Four-term Connecticut Sen. Joseph Lieberman talked politics and spirituality in Oklahoma City, Okla., taking the dais at the Chabad Community Center for Jewish Life and Learning to celebrate 13 years of full-time Chabad-Lubavitch activities in the state.

Lieberman delivered the keynote address at the Nov. 3 celebration, telling the crowd of 300 people about a personal relationship with Chabad dating back to before his first run for the U.S. Senate and how teachings of the Rebbe, Rabbi Menachem M. Schneerson, of righteous memory, influenced his own views of American public life.

“We’re not here by accident,” he related. “Each one of us has a spark of Divinity within us.”

Consequently, he said, each and every person has a unique responsibility to reveal goodness in the world. He pointed to Rabbi Ovadia and Nechoma Goldman, who founded the Oklahoma City Chabad center in 1997, as living examples of the self-sacrifice required to make the world a better place.

As a result of the connections formed at the center, said the senator, according to a Tulsa Today report, “this community is brighter and more tightly woven that it would otherwise be.”

Ovadia Goldman said that people responded to the message.

“People were very proud to hear an extremely successful United States senator being so open, comfortable and proud about who he is, what he stands for, and where he comes from,” said the rabbi, “especially in Oklahoma City, where Judaism is such a minority.”

The Goldmans, who have five children, moved to the city from the Crown Heights section of Brooklyn, N.Y., after being appointed by Rabbi Yehuda Weg, director of Chabad of Oklahoma. For 11 years, the couple operated their Chabad House from their own home. Two years ago, real estate developer Richard Tanenbaum helped build the current center.

Goldman noted that the room where the dinner was held usually seats only 240 people. Organizers fit as many chairs as they could to accommodate the 300 who wanted to attend, including Lt. Gov. Jerry Askins.

“We’re a very small Jewish community, so a crowd of 300 people is quite an accomplishment,” said Goldman.

Richard and Glenna Tanenbaum, who met the Goldmans in 1997 after they moved from Houston, Texas, received the dinner’s Community Leadership Award.

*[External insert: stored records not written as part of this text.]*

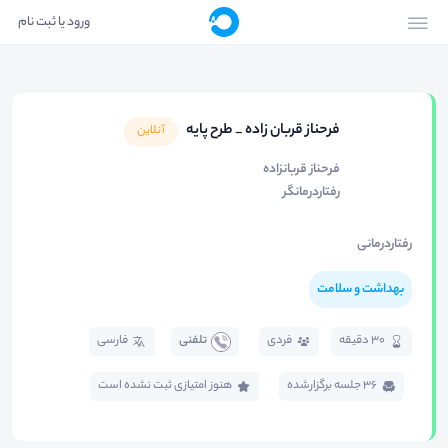
ورود یا ثبت نام
فرحناز قربان زاده _ طرح پایه
آنلاین
فرحناز قربانزاده
رفتاردرمانگر
رفتاردرمانی
بهداشت و سلامت
30 دقیقه
فردی
تلفنی
فارسی
36 جلسه برگزار‌شده
هنوز امتیازی ثبت نشده است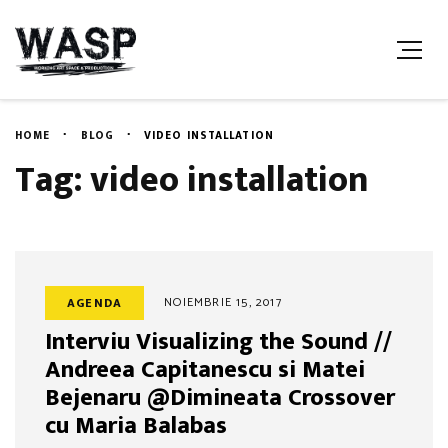
HOME
BLOG
VIDEO INSTALLATION
Tag: video installation
NOIEMBRIE 15, 2017
AGENDA
Interviu Visualizing the Sound //
Andreea Capitanescu si Matei
Bejenaru @Dimineata Crossover
cu Maria Balabas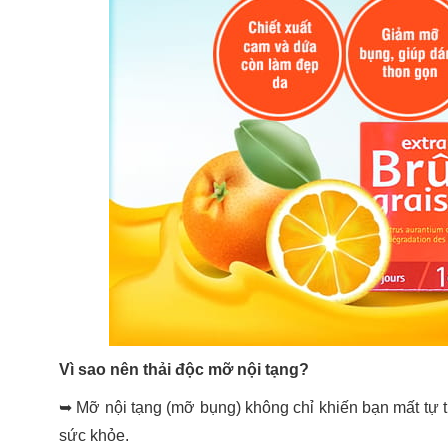
Vì sao nên thải độc mỡ nội tạng?
➥ Mỡ nội tạng (mỡ bụng) không chỉ khiến bạn mất tự t
sức khỏe.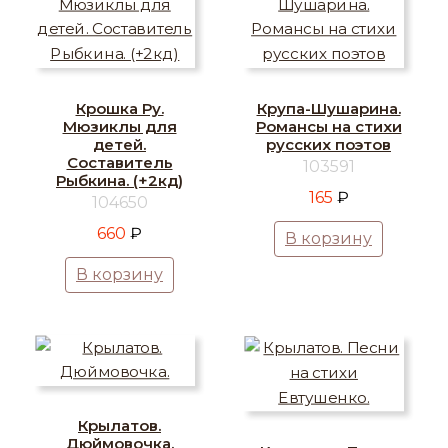
Крошка Ру.
Крупа-Шушарина.
Мюзиклы для
Романсы на стихи
детей.
русских поэтов
Составитель
103591
Рыбкина. (+2кд)
165
₽
104650
660
₽
В корзину
В корзину
Крылатов.
Дюймовочка.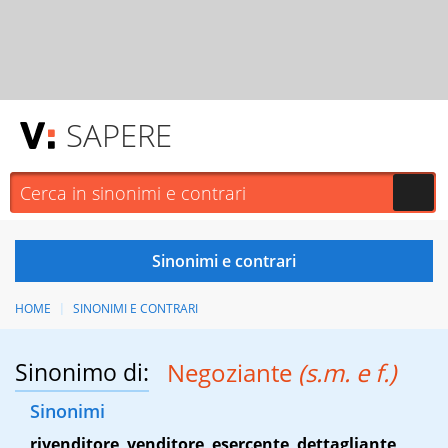
SAPERE
HOME
SINONIMI E CONTRARI
Sinonimo di:
Negoziante
(s.m. e f.)
Sinonimi
rivenditore
,
venditore
,
esercente
,
dettagliante
,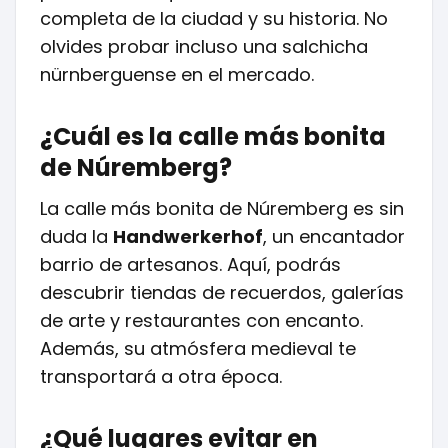
completa de la ciudad y su historia. No
olvides probar incluso una salchicha
nürnberguense en el mercado.
¿Cuál es la calle más bonita
de Núremberg?
La calle más bonita de Núremberg es sin
duda la
Handwerkerhof
, un encantador
barrio de artesanos. Aquí, podrás
descubrir tiendas de recuerdos, galerías
de arte y restaurantes con encanto.
Además, su atmósfera medieval te
transportará a otra época.
¿Qué lugares evitar en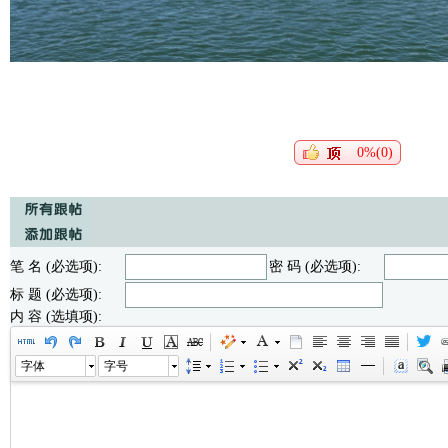
0%(0)
笔 名 (必选项):
密 码 (必选项):
标 题 (必选项):
内 容 (选填项):
字体
字号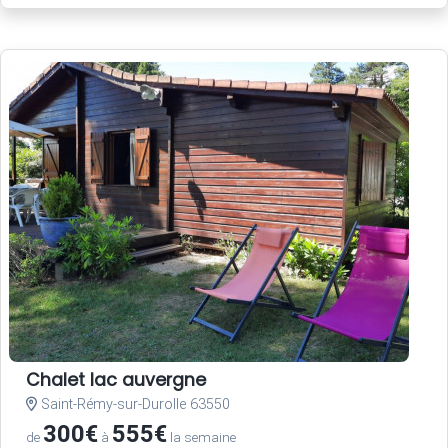
Chalet lac auvergne
Saint-Rémy-sur-Durolle 63550
300€
555€
de
à
la semaine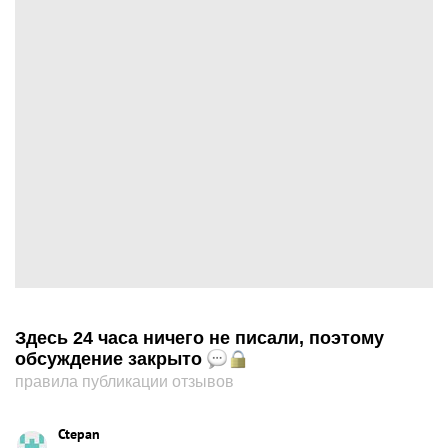
Здесь 24 часа ничего не писали, поэтому
обсуждение закрыто
правила публикации отзывов
Ctepan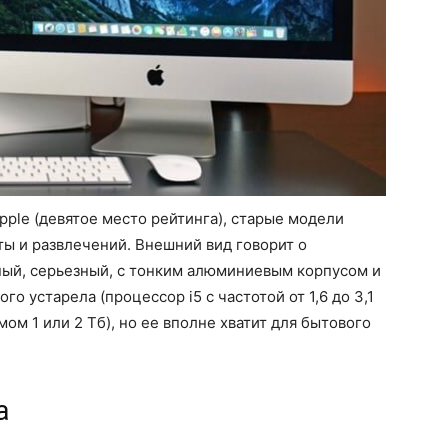
pple (девятое место рейтинга), старые модели
ты и развлечений. Внешний вид говорит о
ный, серьезный, с тонким алюминиевым корпусом и
о устарела (процессор i5 с частотой от 1,6 до 3,1
ом 1 или 2 Тб), но ее вполне хватит для бытового
a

“Rabbi Goldman met us wherever we were as Jews,” Richard Tanenbaum, who serves as C.E.O. of Gardner Tanenbaum Group, said. “We didn’t have to be that traditional, that observant or that learned. Rabbi Goldman teaches Jews how to be Jewish. It was very refreshing.”

At the dinner, the Tanenbaums announced plans to expand the center to accommodate a rotating staff of rabbinical students. The ultimate goal is to make it possible for young Jewish families to settle in the city and further expand Jewish life.

U.S. Sen. Joseph Lieberman addresses the Chabad Community Center for Jewish Life and Learning in Oklahoma City, Okla.
U.S. Sen. Joseph Lieberman addresses the Chabad Community Center for Jewish Life and Learning in Oklahoma City, Okla.

Other honorees at the event included Justin and Linda Gardner, who received the Lamplighters Award, and Edward Kaswan, who received the Kesser Shem Tov Award.

In a speech that brought some people to tears, Kaswan, a Holocaust survivor, thanked G‑d for the chance to see his life come full circle. He recalled the horror of seeing Jewish community centers destroyed and Torah scrolls burned in his home country of Austria, and of the joy of helping bring the first Torah scroll to the state of Oklahoma.

“The dinner was monumental in the sense that you look back at what the rabbi and Nechoma came with and where they are now, and it’s incredible, the growth and the development that the activities of Chabad have had on our community,” Dr. Eli Reshef, an infertility specialist in Oklahoma City, said after the dinner. “We saw the rabbi and the community grow together, and how the Goldmans elevated it to such a level that is rarely seen, and by doing good deeds, not by preaching.”

Pointing to himself, the Israeli native said that the work of the Chabad center has been nothing short of amazing.

“Anybody that can show a secular kibbutznik the value of laying teffilin must be remarkable,” said Reshef.

His wife, Edie Roodman, who serves as executive director of the Jewish Federation of Greater Oklahoma City, agreed.

“Really diverse members of the community supported the event, and that was exciting,” she said. “Everyone was impressed and felt that it was a warm and inviting evening. Everyone felt part of what was happening. We were all proud.”